Filet de sécurité sociale
Contrairement aux employés qui peuvent toucher des allocations chômage s’ils perdent leur emploi, les indépendants ne disposent pas de ce droit. Il existe toutefois le droit passerelle, qui correspond à une forme de protection temporaire des revenus en cas de cessation d’activité. Pour pouvoir y prétendre, l’indépendant doit satisfaire à un certain nombre de conditions.
Pour la maladie et l’invalidité, les indépendants sont assurés via leur propre régime. L’affiliation à une mutuelle est donc obligatoire et donne droit à une allocation à condition de satisfaire certaines conditions (plutôt strictes). Pour leur pension, les indépendants accumulent des droits légaux via leurs cotisations sociales. Le montant moyen de la pension légale pour les indépendants est généralement inférieur à celui des employés, mais les indépendants peuvent le compléter via plusieurs formules telles que la Pension Libre Complémentaire pour Indépendants (PLCI), l’Engagement Individuel de Pension (EIP) pour les sociétés ou l’épargne-pension à long terme.
Bon à savoir
Les droits sociaux d’un indépendant ne sont pas les mêmes que ceux d’un employé. Sur le site de l’Institut national d’assurances sociales pour travailleurs indépendants, vous trouverez une foule d’informations pratiques sur le sujet.
Peur de se lancer ?
Pour soutenir les futurs entrepreneurs et les salariés dans cette grande étape, il existe un certain nombre de mesures visant à atténuer l’incertitude liée au changement de statut. Ainsi, vous ne perdez pas nécessairement immédiatement les droits que vous avez accumulés en tant qu’employé :
En principe (et sous certaines conditions), les droits accumulés sont maintenus jusqu’à 3 ans après la fin de votre emploi salarié (parfois plus longtemps dans des circonstances particulières).

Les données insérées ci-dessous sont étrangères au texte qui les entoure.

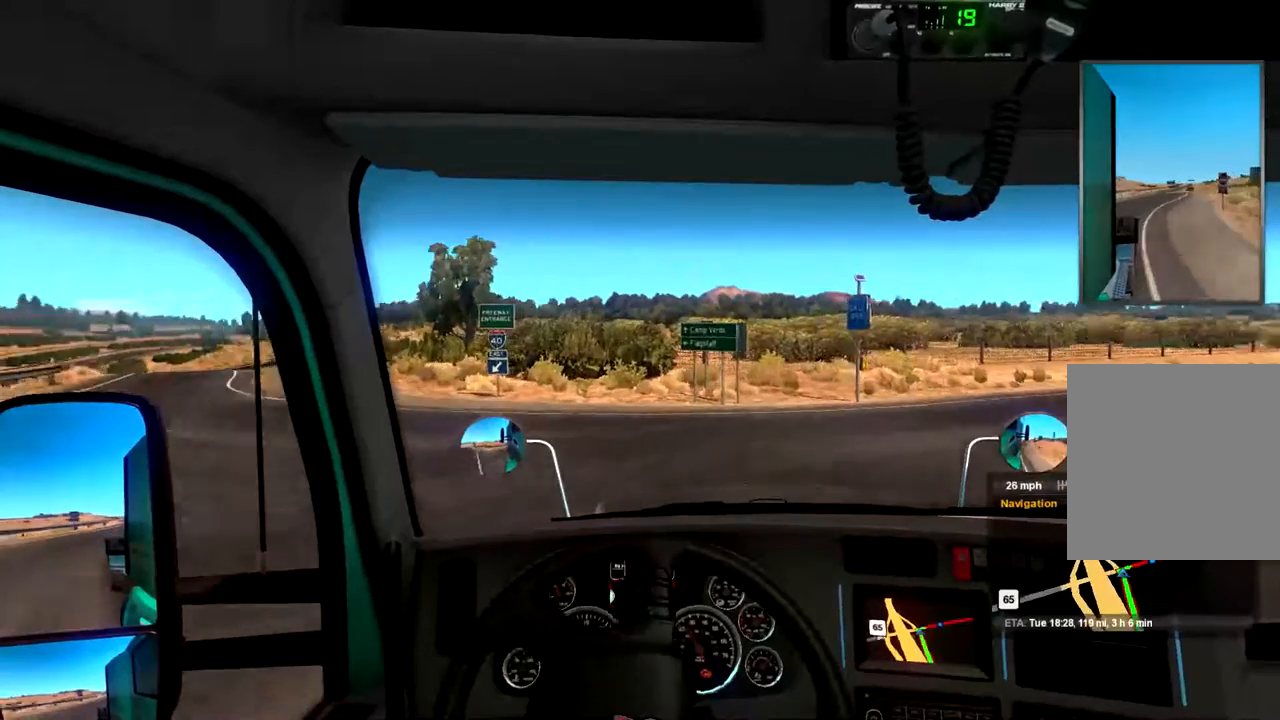
{"buttons": [], "left_stick": "right", "right_stick": "center", "events": []}
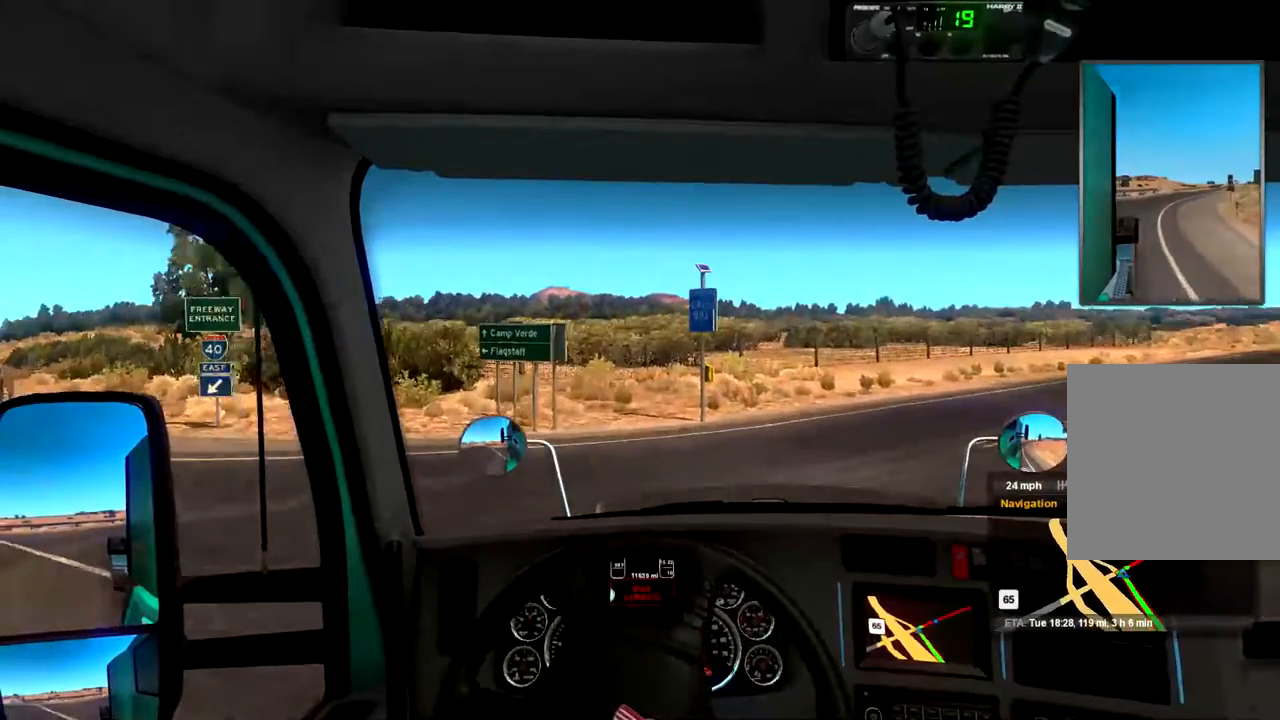
{"buttons": ["R2"], "left_stick": "center", "right_stick": "center", "events": [[33, "R2", "down"], [433, "left_stick", "center"]]}
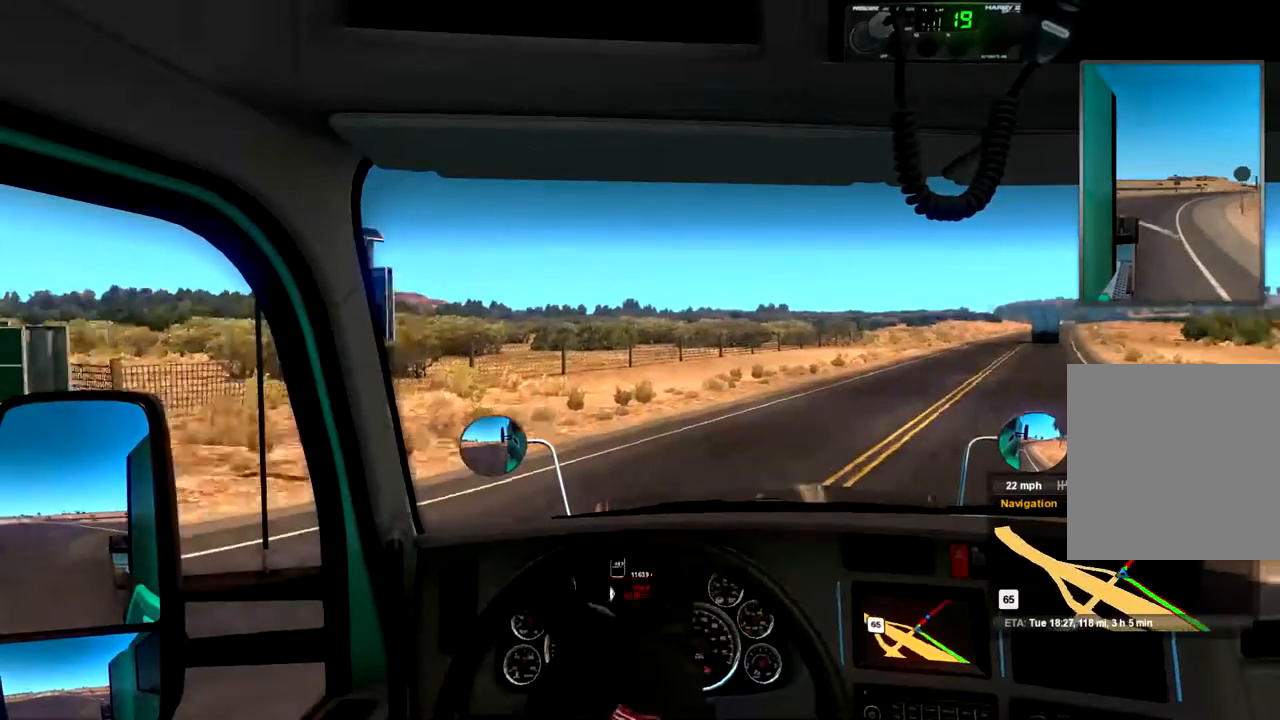
{"buttons": ["R2"], "left_stick": "right", "right_stick": "center", "events": [[233, "left_stick", "right"]]}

Indépendamment de cela, il existe quelques régimes spécifiques pour soutenir les futurs indépendants pendant la phase de démarrage, tels que le tremplin vers le statut d’indépendant pour les chômeurs (douze mois) et le statut d’indépendant à titre complémentaire : vos droits au chômage de votre emploi salarié sont maintenus tant que vous conservez cet emploi. Pour les personnes ayant besoin d’une sécurité supplémentaire, cette voie est la plus sûre.
Les employés qui souhaitent tester la voie de l’entrepreneuriat peuvent également s’enquérir auprès de leur employeur des possibilités de congé sans solde ou d’interruption de carrière sans allocation de l’ONEM.

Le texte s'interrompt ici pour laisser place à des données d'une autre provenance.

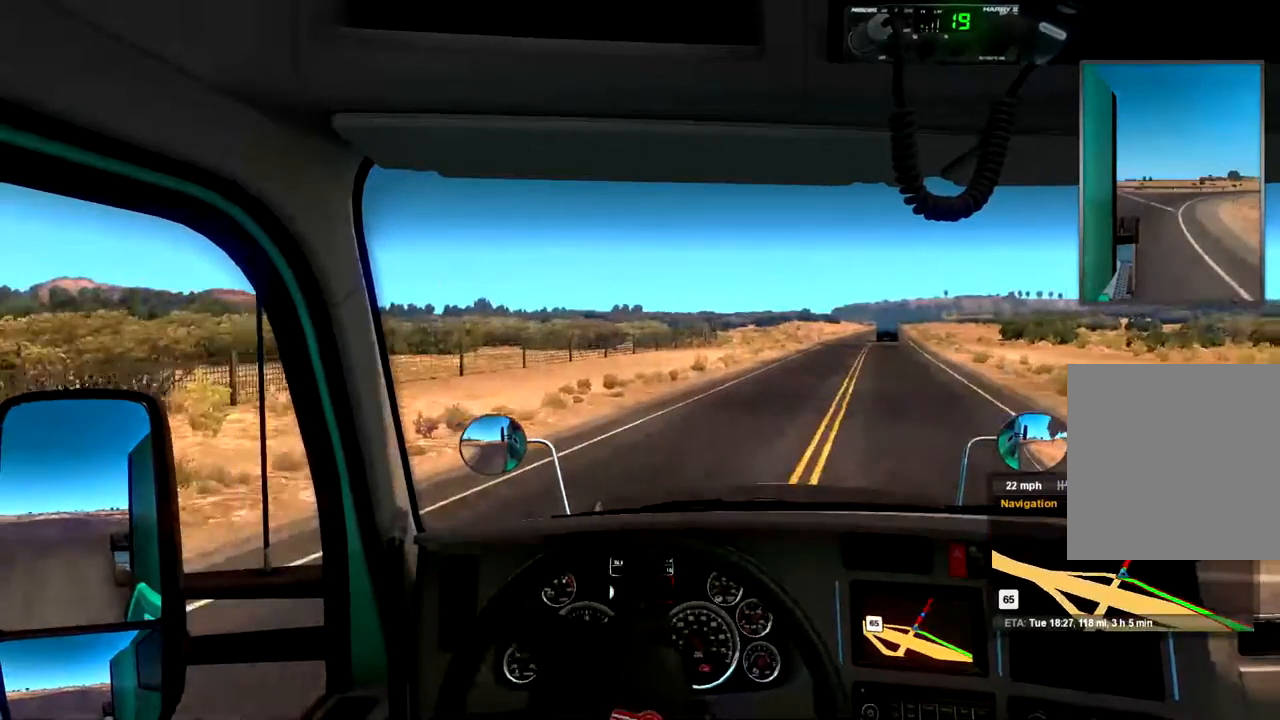
{"buttons": ["R2"], "left_stick": "center", "right_stick": "center", "events": [[200, "left_stick", "center"]]}
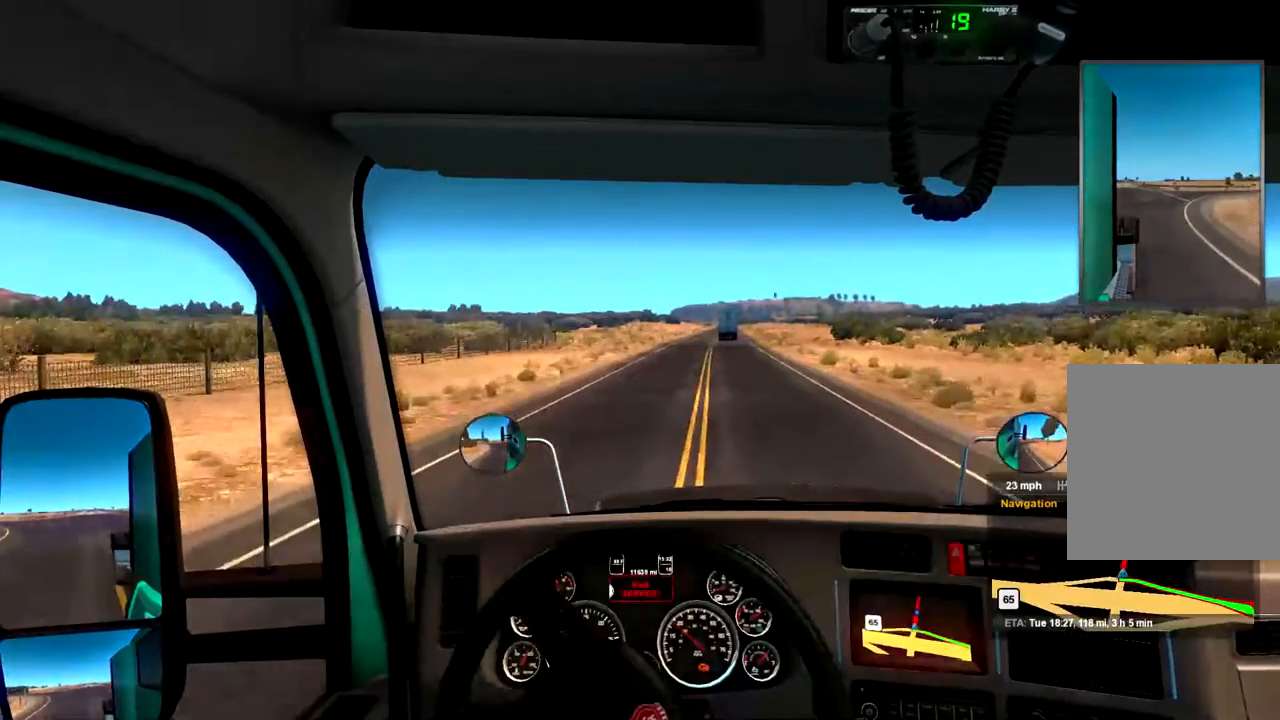
{"buttons": ["R2"], "left_stick": "right", "right_stick": "center", "events": [[300, "left_stick", "right"]]}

Demandez toujours en premier lieu un avis écrit auprès du service public compétent, car les règles peuvent différer selon le statut (secteur privé, administration, enseignement).
Assurez-vous d’être bien informé des possibilités concernant le maintien éventuel de vos droits sociaux en tant qu’employé. Même le plan le plus solide peut échouer et un filet de sécurité n’est pas seulement bon pour votre tranquillité d’esprit, il peut aussi réellement vous aider en cas de besoin.

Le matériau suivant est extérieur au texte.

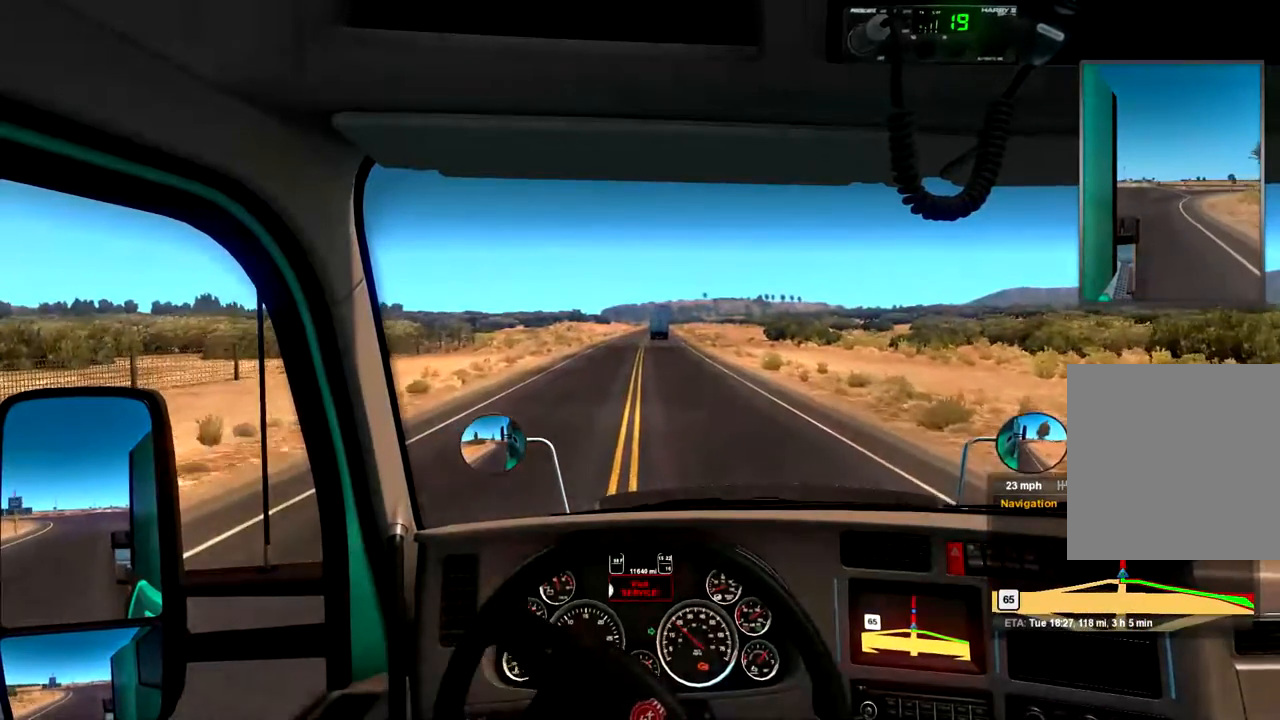
{"buttons": ["R2"], "left_stick": "center", "right_stick": "center", "events": [[33, "left_stick", "center"], [267, "left_stick", "left"], [333, "left_stick", "center"]]}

Listes des choses à faire pour les futures indépendants
- Analysez soigneusement votre situation avant de prendre la décision et déterminez dans quelle mesure vous pouvez conserver vos droits sociaux en tant qu’employé lors de vos premiers pas en tant qu’entrepreneur. Plusieurs institutions peuvent vous y aider (ONEM, VDAB, syndicat, caisse d’assurances sociales, Unizo, …).
- Inscrivez-vous à la Banque-Carrefour des Entreprises (BCE) via un guichet d’entreprises : évaluez soigneusement si vous optez pour une entreprise individuelle ou pour une société. Cette distinction est importante non seulement en ce qui concerne vos obligations administratives, mais a également des implications fiscales et des conséquences pour la protection de votre patrimoine privé.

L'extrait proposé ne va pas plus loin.